I often ask myself, "how would Warren Buffett invest in ASX 200 shares right now?"
The Oracle of Omaha is arguably the most successful investor ever. He has built his fortune by combining long-term thinking with short-term tactical buying. His investment strategy has clearly paid dividends (even if Berkshire Hathaway doesn't!) and I think the current market is ripe with opportunities for value investing.
Many ASX 200 shares have been smashed in the recent downturn. But a large proportion of these will emerge from the coronavirus pandemic with their businesses intact. They, therefore, could represent super cheap buying right now. Furthermore, with markets remaining volatile amid COVID-19 related updates, large daily swings are offering up plenty of chances to snap up some bargain buys.
So, amongst all the noise, how can you invest $1,000 in ASX shares like Warren Buffett himself?
How to invest $1,000 in ASX 200 shares like Warren Buffett
The key to value investing is looking for undervalued companies. This means those that have experienced heavy share price falls are prime buying candidates.
However, share prices don't often fall for no reason. Investors are usually pricing in actual or expected decreases in earnings and/or future growth. The trick to investing like Warren Buffett is finding those that have been unfairly oversold.
I've got my eye on a couple of such ASX 200 shares. I think some of the real estate investment trusts (REITs) could be oversold right now. Take, for instance, National Storage REIT (ASX: NSR).

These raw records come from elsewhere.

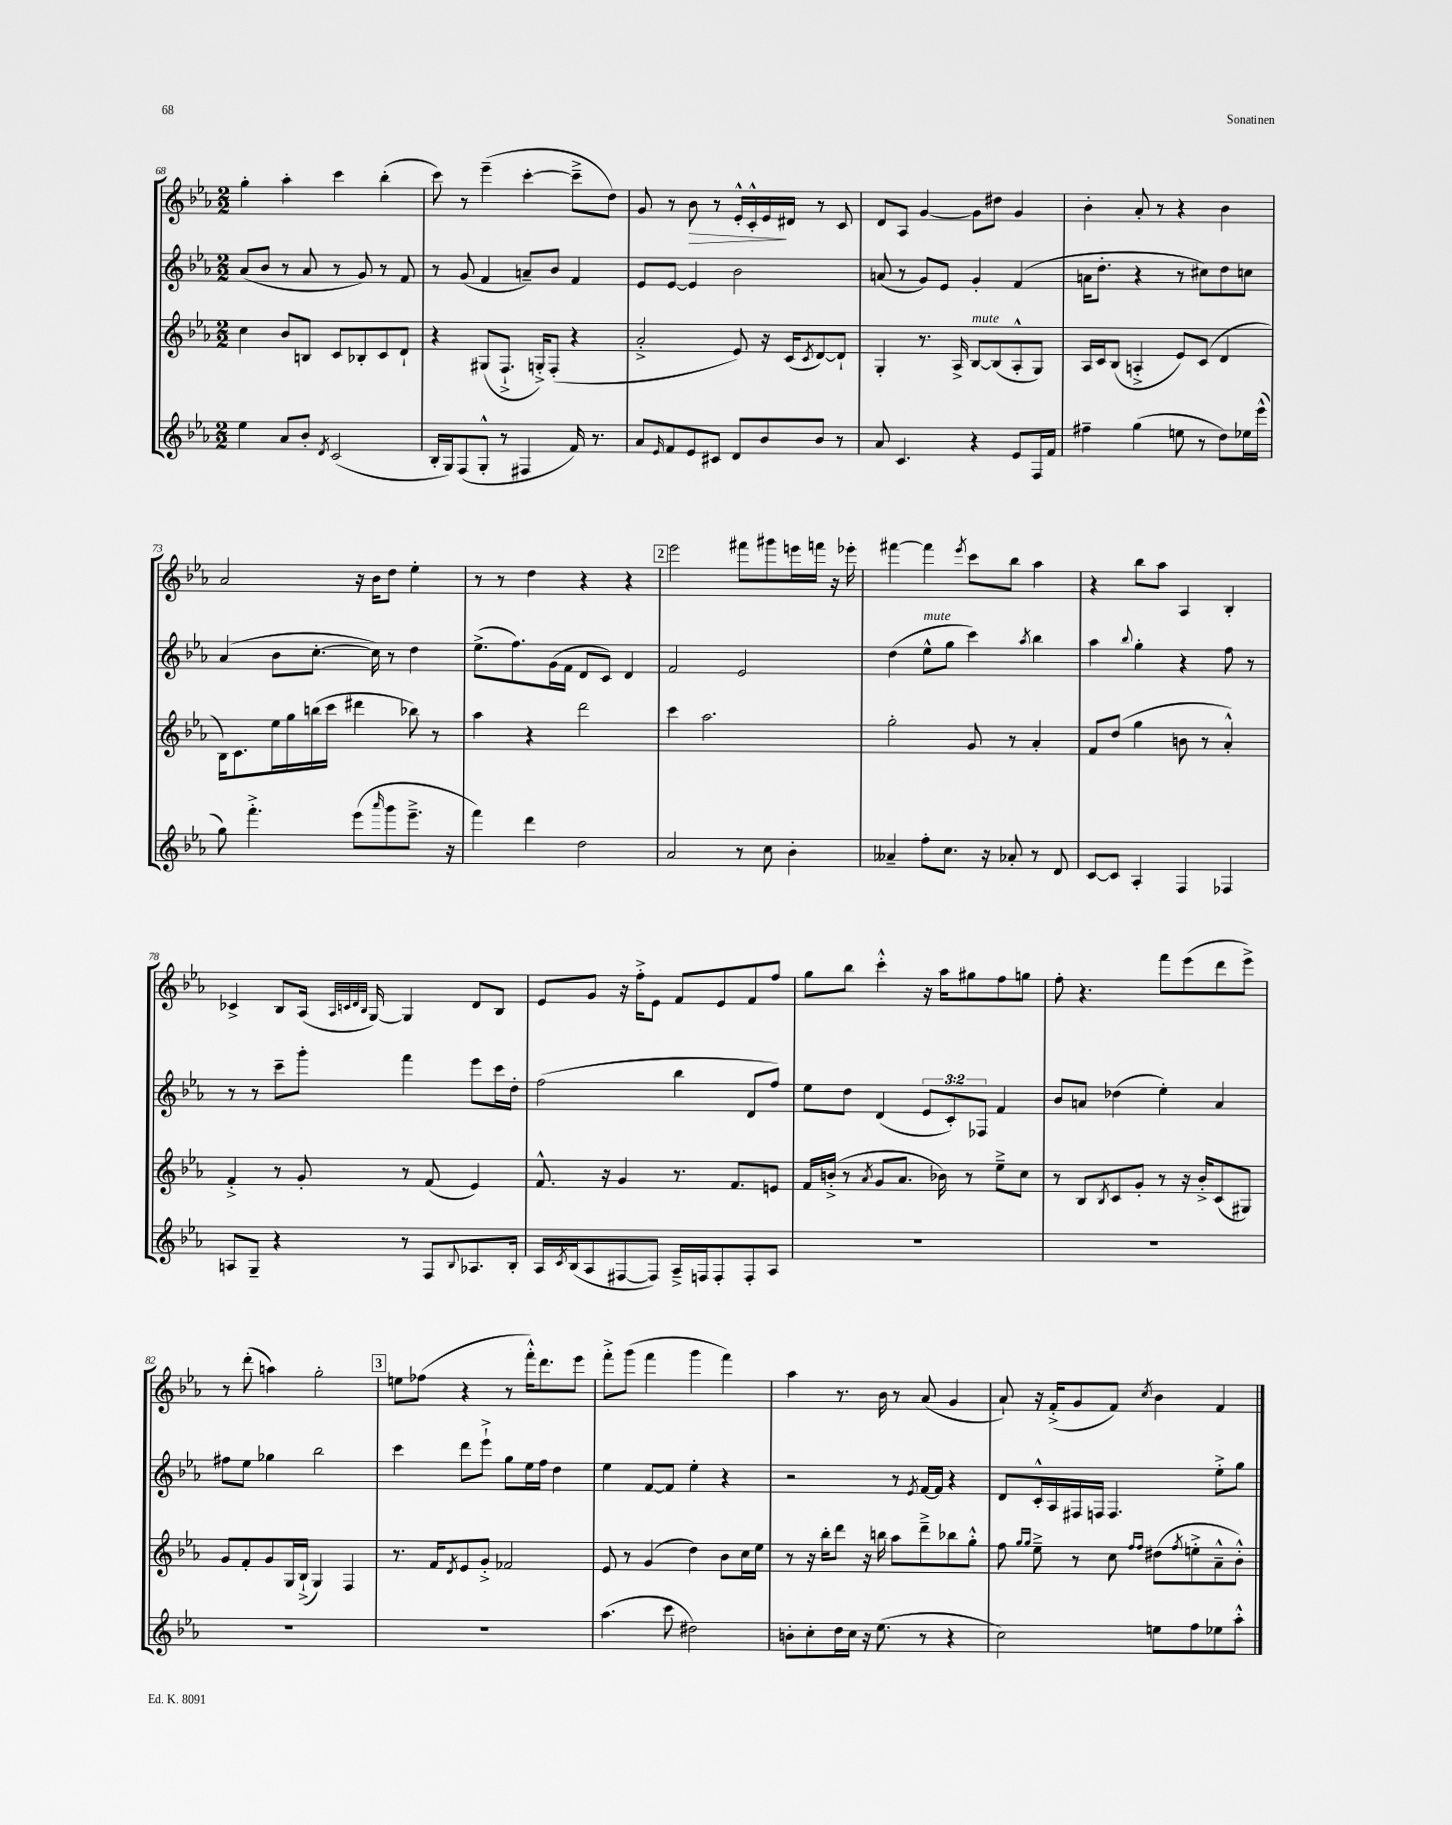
<<
\new StaffGroup <<
\new Staff = "s0" {
    \clef treble \key ees \major \numericTimeSignature \time 2/2
    g''4-. aes''4-. c'''4 bes''4-.( |
    c'''8) r8 ees'''4--( c'''4~-. c'''8---> d''8) |
    g'8 r8 bes'8\> r8 ees'16-.-^ c'16-.-^ ees'16\! dis'16 r8 c'8 |
    d'8 aes8 g'4~ g'8 dis''8 g'4 |
    bes'4-. aes'8-. r8 r4 bes'4 |
    aes'2 r16 bes'16 d''8 ees''4-. |
    r8 r8 d''4 r4 r4 |
    \mark \markup { \box "2" } ees'''2 fis'''8 gis'''8 e'''16 f'''16 r16 ees'''16-. |
    fis'''4~ fis'''4 \acciaccatura { ees'''8 } c'''8 bes''8 aes''4 |
    r4 bes''8 aes''8 aes4 bes4-. |
    ces'4-> bes8 aes16( \grace { aes32 c'32 d'32 bes32 } g16~) g4 d'8 bes8 |
    ees'8 g'8 r16 f''16-.-> ees'8 f'8 ees'8 f'8 f''8 |
    g''8 bes''8 c'''4-.-^ r16 aes''16 gis''8 f''8 g''8 |
    f''8-. r4. f'''8 ees'''8( d'''8 ees'''8->) |
    r8 d'''8-.( a''4) g''2-. |
    \mark \markup { \box "3" } e''8 fes''8( r4 r8 f'''16-.-^) d'''8. ees'''8 |
    f'''8-.-> g'''8( f'''4 g'''4 f'''4) |
    aes''4 r8. bes'16 r8 aes'8( g'4 |
    aes'8-!) r16 f'16-.->( g'8 f'8) \acciaccatura { c''8 } bes'4 f'4 \bar "|." |
}
\new Staff = "s1" {
    \clef treble \key ees \major \numericTimeSignature \time 2/2 \override Staff.TupletNumber.text = #tuplet-number::calc-fraction-text
    aes'8( bes'8 r8 aes'8 r8 g'8) r8 f'8 |
    r8 g'8( f'4 a'8--) bes'8 f'4 |
    ees'8 ees'8~ ees'4 bes'2 |
    a'8( r8 g'8) ees'8 g'4-. f'4( |
    a'16 d''8.-. r4 r8 cis''8) d''8 c''8 |
    aes'4( bes'8 c''8.~-. c''16) r8 d''4 |
    ees''8.->( f''8.) g'16( f'16 d'8 c'8) d'4 |
    \mark \markup { \box "2" } f'2 ees'2 |
    d''4( ees''8-^^\markup { \italic "mute" } g''8 c'''4) \acciaccatura { aes''8 } bes''4 |
    aes''4 \appoggiatura { bes''8 } g''4-. r4 f''8 r8 |
    r8 r8 c'''8-- g'''8-. f'''4 ees'''8 c'''16 d''16-. |
    f''2( bes''4 d'8 f''8) |
    ees''8 d''8 d'4( \tuplet 3/2 { ees'8 c'8-.) fes8 } f'4 |
    bes'8 a'8 des''4( ees''4-.) a'4 |
    fis''8 ees''8 ges''4 bes''2 |
    \mark \markup { \box "3" } c'''4 d'''8 ees'''8-!-> g''8 ees''16 f''16 d''4 |
    ees''4 f'8~ f'8 ees''4-. r4 |
    r2 r8 \acciaccatura { ees'8 } f'16~ f'16 r4 |
    d'8 c'16-.-^ aes16 fis16 f16 f4. ees''8-.-> g''8 \bar "|." |
}
\new Staff = "s2" {
    \clef treble \key ees \major \numericTimeSignature \time 2/2
    c''4 bes'8 b8 c'8 bes8-. c'8 d'8-! |
    r4 gis8( f8.-!-> g16-.->) f8-.( r4 |
    aes'2-.-> ees'8) r16 c'16( \acciaccatura { c'8 } d'8~) d'8-! |
    g4-. r8. aes16-> bes8~^\markup { \italic "mute" } bes8( aes8-.-^ g8) |
    aes16 c'16 bes8( a4-.-> ees'8) c'8( d'4 |
    bes16) c'8. ees''16 g''16 b''16( c'''16 dis'''4 bes''8) r8 |
    aes''4 r4 d'''2 |
    \mark \markup { \box "2" } c'''4 aes''2. |
    g''2-. g'8 r8 aes'4-. |
    f'8 d''8( g''4 b'8 r8 aes'4-.-^) |
    f'4-.-> r8 g'8-. r8 f'8( ees'4) |
    f'8.-^ r16 g'4 r8. f'8. e'8 |
    f'16 b'16-.->( r8 \acciaccatura { aes'8 } g'8 aes'8. bes'16) r8 ees''8---> c''8 |
    r8 bes8 \acciaccatura { bes8 } c'8 g'8-. r8 r16 bes'16-.-> c'8( gis8) |
    g'8 f'8-. g'8 g16 bes16-!->( g4) f4 |
    \mark \markup { \box "3" } r8. f'16 \acciaccatura { d'8 } ees'8 g'8-.-> fes'2 |
    ees'8 r8 g'4( d''4) bes'8 c''16 ees''16 |
    r8 r16 bes''16-. d'''8 r16 b''16 aes''8 d'''8---> bes''8 g''8-.-^ |
    f''8 \grace { g''16 g''16 } ees''8---> r8 c''8 \grace { f''16 f''16 } dis''8( \acciaccatura { f''8 } e''8-.-> aes'8---^ bes'8-.-^) \bar "|." |
}
\new Staff = "s3" {
    \clef treble \key ees \major \numericTimeSignature \time 2/2
    ees''4 aes'8 bes'8-. \acciaccatura { d'8 } c'2( |
    bes16-. g16) f8( g8-.-^ r8 fis4 f'16) r8. |
    aes'8 \grace { ees'16 } f'8 ees'8 cis'8 d'8 bes'8 bes'8 r8 |
    aes'8 c'4. r4 ees'8 f16 f'16 |
    fis''4-- g''4( e''8 r8 d''8) ees''16 ees'''16-^( |
    g''8) f'''4.-.-> ees'''8( \grace { aes'''16 } g'''8 ees'''8.---> r16 |
    f'''4) d'''4 d''2 |
    \mark \markup { \box "2" } aes'2 r8 c''8 bes'4-. |
    aeses'4-- f''8-. c''8. r16 aes'8-. r8 d'8 |
    c'8~ c'8 aes4-. f4 fes4 |
    a8 g8-- r4 r8 f8 \appoggiatura { bes8 } aes8. bes16-. |
    aes16 \acciaccatura { c'8 } bes16( aes8 fis8~ fis8) aes16---> f16 f8-. f8-. aes8 |
    R1 |
    R1 |
    R1 |
    \mark \markup { \box "3" } R1 |
    aes''4.( c'''8 dis''2) |
    b'8-. c''8-. d''16 c''16 r16 ees''8.( r8 r4 |
    c''2) e''8 f''8 ees''8 aes''8-.-^ \bar "|." |
}
>>
>>
\layout { \context { \Score currentBarNumber = #68 } }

National Storage specialises in self-storage units and its share price has fallen 5.98% lower in 2020. However, if the economy and residential housing market nosedive this year, I think National Storage REIT earnings could benefit. Increasing numbers of people would be looking to store their possessions while they search for housing and/or temporarily downsize to save costs. The ASX 200 REIT was also a potential takeover target amongst several contenders prior to the pandemic. As such, it could be back on the acquisition radar when the market settles.
I also like the look of Macquarie Group Ltd (ASX: MQG). The ASX 200 financial group's shares are down 23.21% in 2020 and could represent a great vehicle for investing $1,000 today. All of the ASX bank shares have been smashed this year, but I think Macquarie's diversified investments and earnings streams could see it pull through the market downturn in good shape.